Sur le travail étudiant et sa valeur

Ce texte est une archive provenant du site Dissident.es (2015-2020)

L’hiver dernier, le Syndicat étudiant du cégep Marie-Victorin (SECMV) a été la première association étudiante à adopter un mandat de campagne sur le travail étudiant. Depuis lors, nous avons créé un comité local spécial sur la question, le Comité unitaire sur le travail étudiant de Marie-Victorin (CUTE-MV), et pensé aux détails des diverses revendications de cette campagne. En parlant avec les étudiant-E-s du cégep et avec nos camarades, nos craintes quant à l’obscurité relative d’une revendication ont été confirmées; c’est celle pour “la valorisation et l’utilisation concrète de la production étudiante par la mise en place d’un programme à cet effet au collégial comme au niveau universitaire.” Il nous semblait donc important de clarifier publiquement la signification de cette demande afin de commencer à la populariser dans les mois et années à venir, étant donné qu’elle nous paraît essentielle pour toute lutte sérieuse sur la question du travail en tant que relation sociale à redéfinir.

Le syndicalisme étudiant québécois est né en affirmant sa propre conception de l’étudiant comme étant un «jeune travailleur intellectuel», comme dans la Charte de Grenoble.

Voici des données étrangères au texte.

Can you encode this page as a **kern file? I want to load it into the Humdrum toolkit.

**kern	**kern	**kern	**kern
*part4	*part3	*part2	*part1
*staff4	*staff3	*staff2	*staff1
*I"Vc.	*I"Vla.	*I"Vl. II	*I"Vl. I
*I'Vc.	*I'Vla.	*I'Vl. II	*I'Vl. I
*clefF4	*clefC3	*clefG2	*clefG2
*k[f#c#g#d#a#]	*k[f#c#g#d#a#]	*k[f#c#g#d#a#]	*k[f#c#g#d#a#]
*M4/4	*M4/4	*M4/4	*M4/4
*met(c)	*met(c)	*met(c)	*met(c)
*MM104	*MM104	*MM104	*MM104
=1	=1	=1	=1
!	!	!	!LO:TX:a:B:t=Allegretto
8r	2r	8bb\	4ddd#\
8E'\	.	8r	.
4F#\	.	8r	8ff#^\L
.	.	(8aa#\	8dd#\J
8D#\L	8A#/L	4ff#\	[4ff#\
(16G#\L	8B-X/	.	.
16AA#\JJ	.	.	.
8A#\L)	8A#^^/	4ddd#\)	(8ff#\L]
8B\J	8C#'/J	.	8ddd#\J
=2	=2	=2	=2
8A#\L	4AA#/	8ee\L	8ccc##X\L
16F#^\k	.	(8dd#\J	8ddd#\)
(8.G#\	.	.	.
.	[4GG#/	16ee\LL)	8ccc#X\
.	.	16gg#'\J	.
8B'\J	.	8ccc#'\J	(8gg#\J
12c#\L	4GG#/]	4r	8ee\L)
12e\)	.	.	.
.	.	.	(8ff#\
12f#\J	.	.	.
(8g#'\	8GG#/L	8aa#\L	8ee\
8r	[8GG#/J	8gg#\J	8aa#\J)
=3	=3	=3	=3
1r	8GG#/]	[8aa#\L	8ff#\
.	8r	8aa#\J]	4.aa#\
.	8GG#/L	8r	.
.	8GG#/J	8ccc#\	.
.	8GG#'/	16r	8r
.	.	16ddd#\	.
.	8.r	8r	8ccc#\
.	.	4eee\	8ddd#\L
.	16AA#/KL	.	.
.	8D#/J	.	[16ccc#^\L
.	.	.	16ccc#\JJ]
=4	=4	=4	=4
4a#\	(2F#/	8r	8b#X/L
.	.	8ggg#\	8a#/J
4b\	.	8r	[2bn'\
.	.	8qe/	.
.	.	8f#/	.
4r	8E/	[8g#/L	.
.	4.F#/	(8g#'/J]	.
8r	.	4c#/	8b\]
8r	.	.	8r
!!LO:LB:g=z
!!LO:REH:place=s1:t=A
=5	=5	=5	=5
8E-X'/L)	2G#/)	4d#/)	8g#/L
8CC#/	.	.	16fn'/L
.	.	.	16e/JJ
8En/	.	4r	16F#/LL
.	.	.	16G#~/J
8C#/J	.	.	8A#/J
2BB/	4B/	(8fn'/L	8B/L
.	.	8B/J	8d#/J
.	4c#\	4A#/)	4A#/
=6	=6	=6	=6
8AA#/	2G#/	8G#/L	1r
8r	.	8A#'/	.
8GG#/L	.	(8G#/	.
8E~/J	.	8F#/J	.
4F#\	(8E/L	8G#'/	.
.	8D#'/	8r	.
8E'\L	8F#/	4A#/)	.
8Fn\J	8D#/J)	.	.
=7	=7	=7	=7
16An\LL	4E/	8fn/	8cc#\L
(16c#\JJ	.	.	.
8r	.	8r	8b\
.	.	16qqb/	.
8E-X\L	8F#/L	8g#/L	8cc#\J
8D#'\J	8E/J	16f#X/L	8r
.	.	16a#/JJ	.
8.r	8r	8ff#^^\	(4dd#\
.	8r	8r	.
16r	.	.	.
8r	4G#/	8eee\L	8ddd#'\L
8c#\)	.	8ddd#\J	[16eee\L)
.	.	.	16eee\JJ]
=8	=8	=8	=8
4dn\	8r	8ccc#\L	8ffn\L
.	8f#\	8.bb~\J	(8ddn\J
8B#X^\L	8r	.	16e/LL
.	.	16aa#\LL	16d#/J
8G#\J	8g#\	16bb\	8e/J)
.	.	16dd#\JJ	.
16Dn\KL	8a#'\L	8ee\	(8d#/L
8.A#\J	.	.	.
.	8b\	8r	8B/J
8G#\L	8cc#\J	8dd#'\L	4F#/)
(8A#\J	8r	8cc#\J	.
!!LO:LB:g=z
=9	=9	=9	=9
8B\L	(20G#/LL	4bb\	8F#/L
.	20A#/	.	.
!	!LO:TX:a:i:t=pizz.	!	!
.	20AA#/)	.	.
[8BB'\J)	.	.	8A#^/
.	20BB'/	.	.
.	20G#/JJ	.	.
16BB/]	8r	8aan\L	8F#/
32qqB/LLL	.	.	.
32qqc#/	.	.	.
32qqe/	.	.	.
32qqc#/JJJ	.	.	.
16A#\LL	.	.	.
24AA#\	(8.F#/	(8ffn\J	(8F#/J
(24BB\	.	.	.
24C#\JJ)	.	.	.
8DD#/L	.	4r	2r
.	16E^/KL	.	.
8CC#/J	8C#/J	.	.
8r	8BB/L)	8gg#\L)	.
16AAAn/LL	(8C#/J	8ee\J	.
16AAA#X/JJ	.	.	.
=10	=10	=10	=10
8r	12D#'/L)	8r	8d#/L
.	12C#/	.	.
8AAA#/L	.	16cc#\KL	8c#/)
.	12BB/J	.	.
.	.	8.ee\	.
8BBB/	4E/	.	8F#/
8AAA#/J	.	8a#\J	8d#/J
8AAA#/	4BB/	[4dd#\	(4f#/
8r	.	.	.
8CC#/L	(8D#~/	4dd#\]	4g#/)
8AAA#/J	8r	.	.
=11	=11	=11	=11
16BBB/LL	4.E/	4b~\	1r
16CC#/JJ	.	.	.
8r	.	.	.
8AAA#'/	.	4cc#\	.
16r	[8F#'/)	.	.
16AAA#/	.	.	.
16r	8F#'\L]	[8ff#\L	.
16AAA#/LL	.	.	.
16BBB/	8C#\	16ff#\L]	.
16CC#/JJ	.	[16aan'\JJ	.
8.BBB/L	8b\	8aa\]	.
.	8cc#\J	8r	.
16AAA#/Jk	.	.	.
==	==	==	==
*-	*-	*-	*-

Cette conception et la Charte, vieille de 70 ans, ne colle cependant plus à la réalité contemporaine de l’éducation d’ici. Premièrement, il est de plus en plus erroné de considérer les étudiants comme tou-tes jeunes. Beaucoup de gens maintenant font un retour aux études durant leur vie, généralement dans une logique de formation continue. Cela est particulièrement vrai dans les programmes techniques de niveau collégial, passage requis pour beaucoup de travailleur-euses précaires qui veulent changer de domaine d’emploi après une autre mutation dans le marché de l’emploi de la soi-disante “économie du savoir”. Pourtant, le mythe de l’étudiant-e comme «jeune» persiste dans le mouvement étudiant et dans la société, ce qui facilite la tâche à l’État et aux patrons pour infantiliser toute cette catégorie sociale, à nos dépens.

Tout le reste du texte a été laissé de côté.